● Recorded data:
_____

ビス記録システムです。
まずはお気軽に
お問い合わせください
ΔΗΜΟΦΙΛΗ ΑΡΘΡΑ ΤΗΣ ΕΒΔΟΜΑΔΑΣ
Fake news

_____

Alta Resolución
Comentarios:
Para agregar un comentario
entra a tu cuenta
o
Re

_____

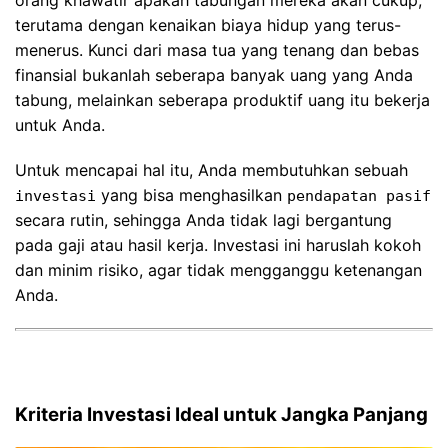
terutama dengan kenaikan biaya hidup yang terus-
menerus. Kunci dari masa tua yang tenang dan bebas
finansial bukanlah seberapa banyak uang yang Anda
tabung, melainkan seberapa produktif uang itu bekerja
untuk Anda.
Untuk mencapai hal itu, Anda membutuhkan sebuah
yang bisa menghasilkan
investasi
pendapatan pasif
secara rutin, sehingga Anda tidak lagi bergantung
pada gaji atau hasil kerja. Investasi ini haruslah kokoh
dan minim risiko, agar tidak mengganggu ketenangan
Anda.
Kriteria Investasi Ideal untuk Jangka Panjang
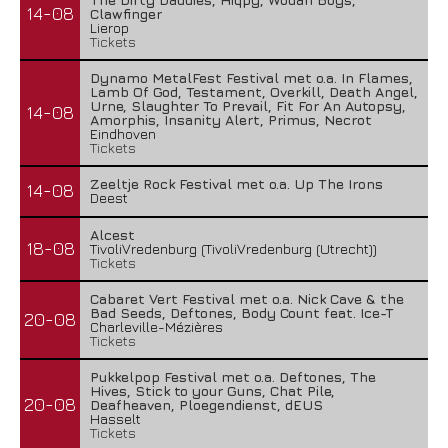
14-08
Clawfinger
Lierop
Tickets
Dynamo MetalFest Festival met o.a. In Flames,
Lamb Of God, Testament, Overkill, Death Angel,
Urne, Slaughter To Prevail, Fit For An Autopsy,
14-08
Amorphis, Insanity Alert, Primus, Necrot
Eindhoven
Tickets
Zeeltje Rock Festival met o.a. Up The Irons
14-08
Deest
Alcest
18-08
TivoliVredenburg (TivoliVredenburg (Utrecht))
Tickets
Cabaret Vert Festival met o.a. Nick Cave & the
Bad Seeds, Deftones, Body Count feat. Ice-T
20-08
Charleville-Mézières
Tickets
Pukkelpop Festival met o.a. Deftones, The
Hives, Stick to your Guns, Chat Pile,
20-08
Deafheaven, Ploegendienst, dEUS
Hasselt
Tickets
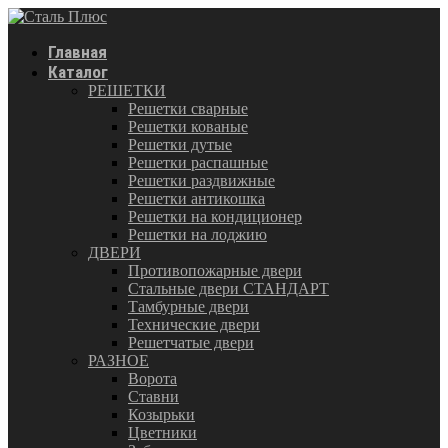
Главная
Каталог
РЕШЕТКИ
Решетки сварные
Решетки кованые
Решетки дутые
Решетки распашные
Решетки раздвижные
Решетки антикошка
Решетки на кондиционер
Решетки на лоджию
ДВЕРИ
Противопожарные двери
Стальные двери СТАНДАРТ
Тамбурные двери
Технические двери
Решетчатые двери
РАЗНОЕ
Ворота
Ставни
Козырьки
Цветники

_____

Wherever a line in the data above holds "Festival", copy that line.

Dynamo MetalFest Festival met o.a. In Flames,
Zeeltje Rock Festival met o.a. Up The Irons
Cabaret Vert Festival met o.a. Nick Cave & the
Pukkelpop Festival met o.a. Deftones, The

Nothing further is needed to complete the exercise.